Каждое утро, чуть заиграет зорька, девчонка уходила по тропинке на дальний кедровый хребет, а поздно вечером возвращалась. Незаметно бросала горсточку голубовато-прозрачных осколочков в старую берестяную шкатулку на полке и молча шла на кухню помогать хозяину готовить ужин.
Февралько диву давался: гостья по тайге шарится, а платье на ней всё как новое?! Не вытерпел, поинтересовался: кто такая? Девчонка окатила его синющим взглядом, словно речной волной, он и понес сам о себе околесицу: я – Февралько, у меня в голове не хватает одного, а иногда и двух дней, сохатых сетью ловлю, рыбу из ружья стреляю, зимой босиком хожу, летом – в катанках… Еле-еле остановился. После этого случая, чик-чок, зубы на крючок, чтобы снова не опозориться.
А была это небесная исследовательница с космического корабля, прилетевшего из соседней Солнечной системы изучать Землю. Опускалась на «летающей тарелке» в безлюдное местечко набрать для химического анализа родниковой воды, попала в грозу и потерпела аварию. Вот теперь-то и ремонтировала свою «летающую тарелку», чтобы вернуться на космический корабль, который ждал ее над пустошью, опоясанной для безопасности невидимой стеной.

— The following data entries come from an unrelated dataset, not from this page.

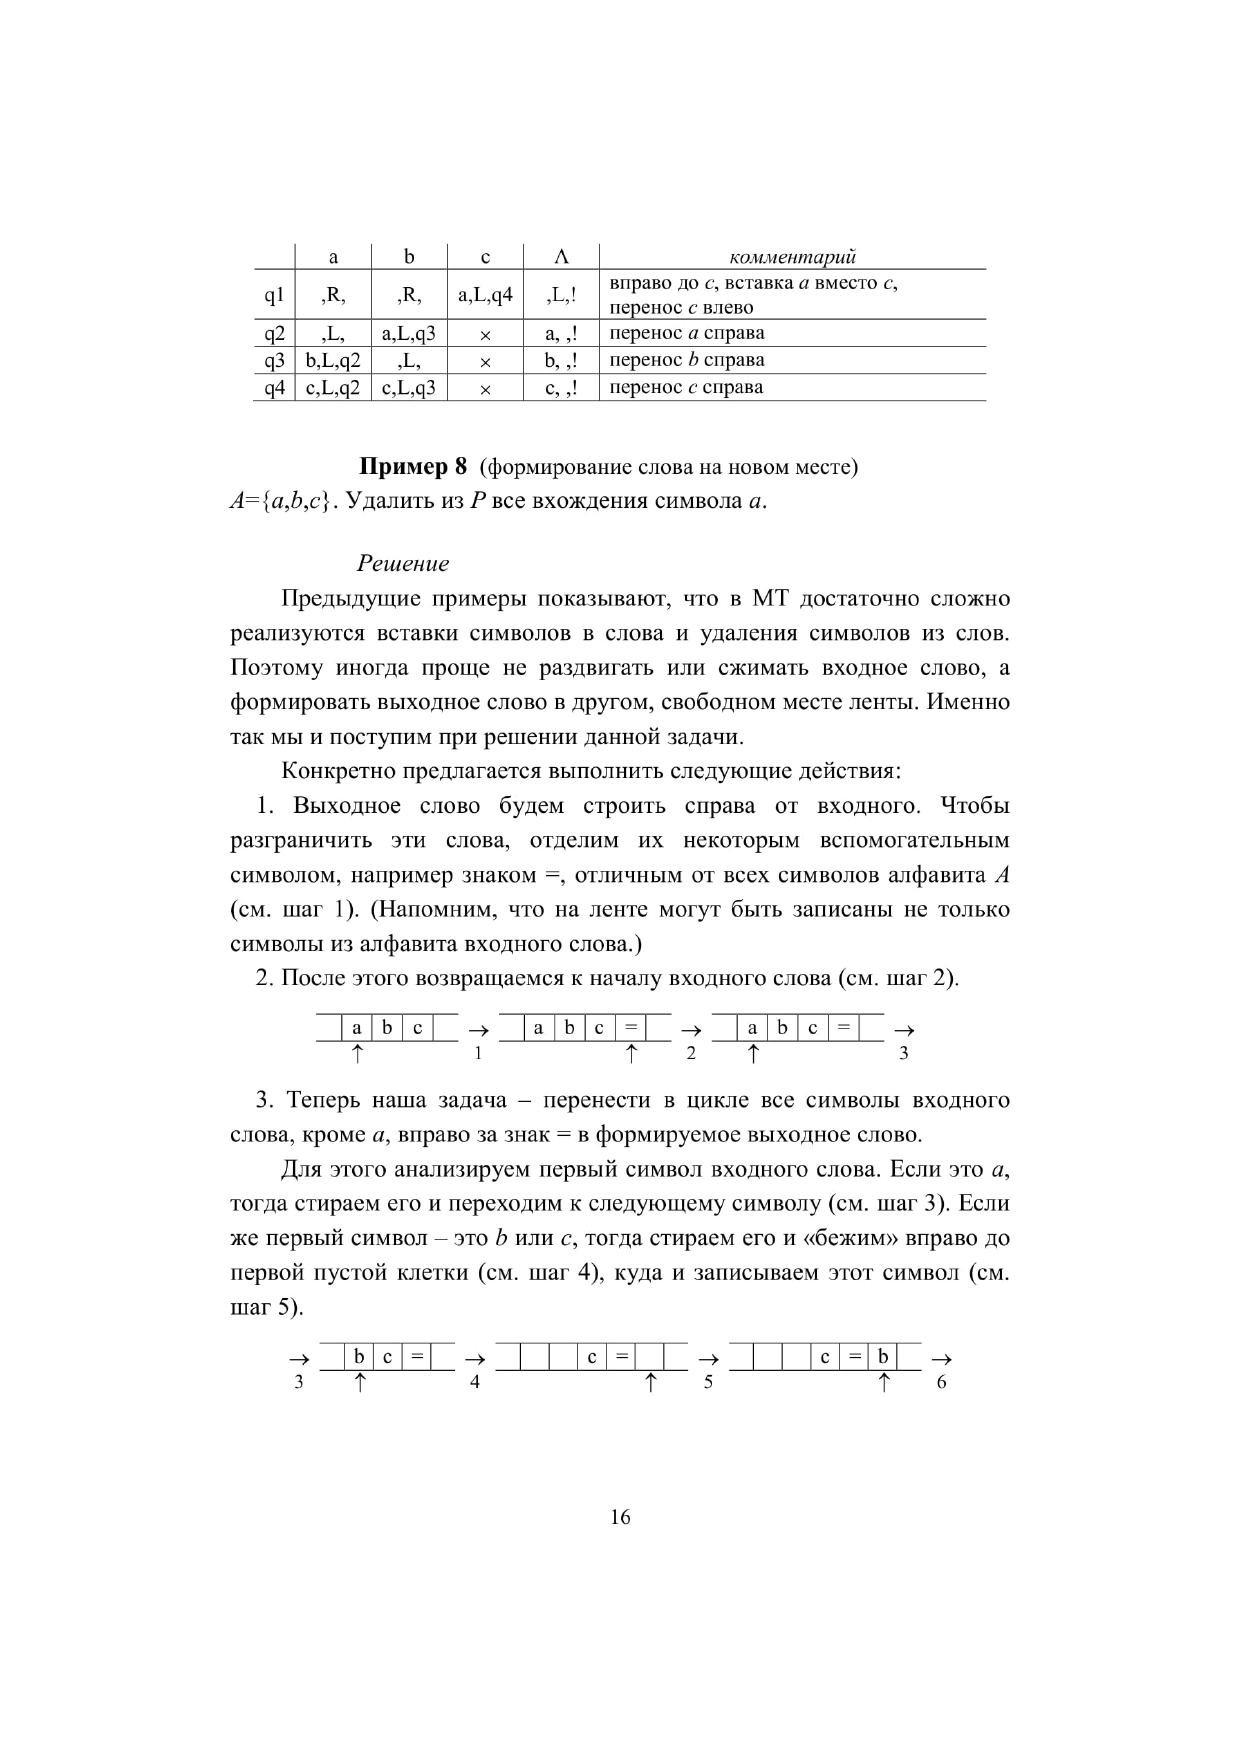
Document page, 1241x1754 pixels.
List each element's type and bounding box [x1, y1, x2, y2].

picture [88, 88, 1152, 1593]
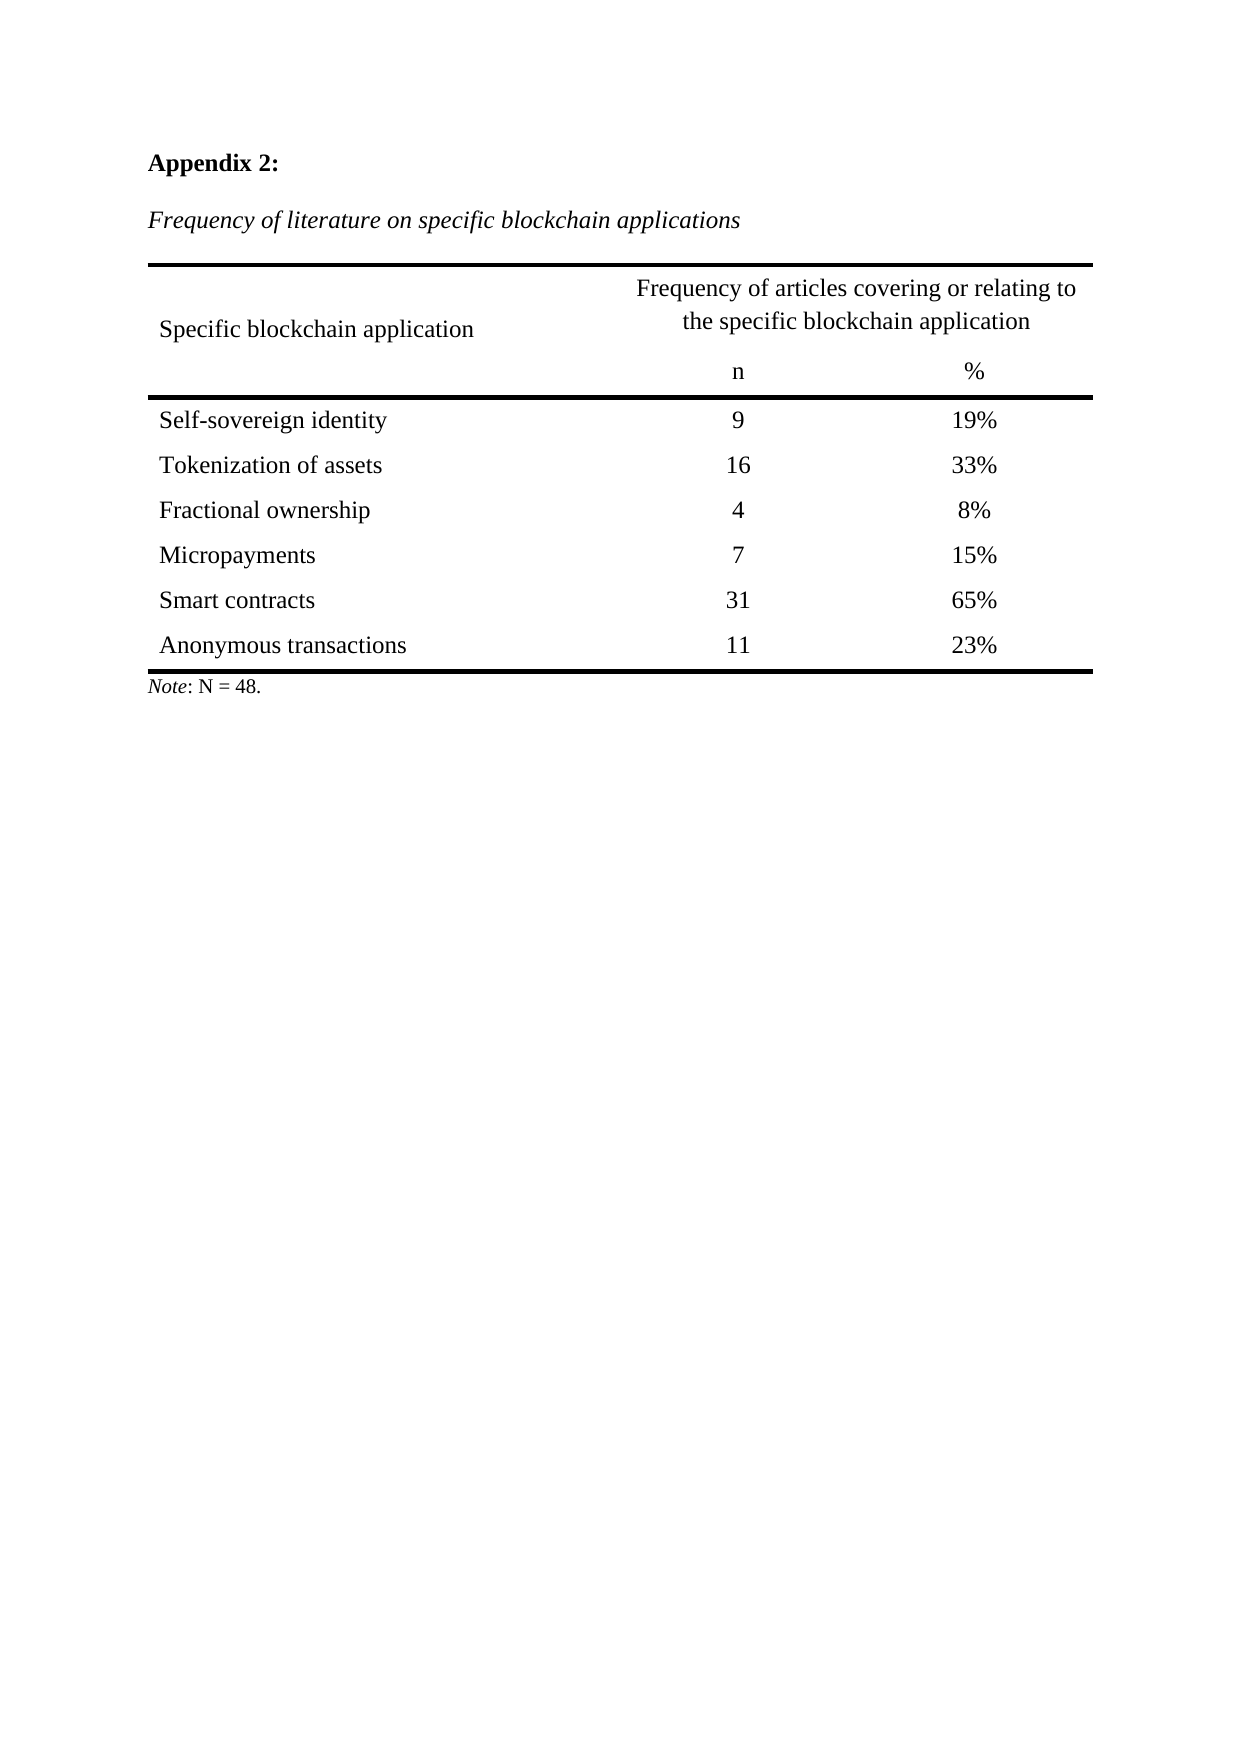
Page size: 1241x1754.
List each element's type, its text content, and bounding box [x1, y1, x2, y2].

text Note: N = 48. [148, 674, 1092, 698]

Уже на борах черника поспела, выскочили маслята, а девчонка все гостит, пропадает целыми днями в тайге. Жалко Февральке невеличку. Пораньше стал с рыбалки приходить. Ужин приготовит, стол накроет и ждет.
Нарвал раз букет белозоров и подарил ей. Понюхала цветы и печально сказала:
– В наших краях такие не растут… Спасибо…
Однажды девчонка припоздала. Февралько забеспокоился: глушь вокруг, мало ли что могло случиться? Хоть и жутко, но побежал на дальний кедровый хребет. Прибежал и видит: высоко-высоко в небе всё та же самая серебристая рыбка висит, а к ней, с каждой секундой уменьшаясь в размерах, летит голубоватая искорка. Подлетела, нырнула рыбке в рот – и та мгновенно исчезла…
Долго искал Февралько девчонку, так и не нашел. Вернулся домой, сел на лавку и уставился в пол. Такая тоска на него навалилась, хоть в Тунгуске топись. Видит – в щелке между половицами знакомая брошь застряла. Поднял ее – и так ему сразу легко и весело стало! Ни днем, ни ночью с находкой не расставался.
Вскоре выпал снег. Февралько с рыбалки на охоту переметнулся. Отохотился зиму и летом опять поплыл на лодке в понизовье к богатому купцу пушнину на товары менять. Столкнулся там на деревенской улице с девчонкой. Хоть и росточком невеличка, зато – коса золотющая, брови соболющие, глаза синющие. В том же розовом платье, только на груди броши нет.
– Вот и свиделись! – рассмеялась.
– На-ка свою потерю, – обрадовался Февралько, протянул ей на ладони медную брошь с серебристой рыбкой в середочке. – Почему не попрощалась… – И прикусил язык: не дай бог, опять околесицу о себе понесет.
– Как это не попрощалась?! – обиделась девчонка. – А кто тебе с речного бугра белым платочком махал?
Наменял Февралько у богатого купца на пушнину разных товаров, обвенчался с невестой и увез ее к себе жить.
Убиралась молодая жена в избе и наткнулась на старую берестяную шкатулку на полке. Открыла – полнехонькая голубоватых стекляшек. Кликнула мужа. Февралько глянул – и ахнул:
– Алмазы?! Ну, тятенька! Ну, маменька! Всё в нищих рядились… – и перекрестился: – Простите за грубые слова, царствие вам небесное…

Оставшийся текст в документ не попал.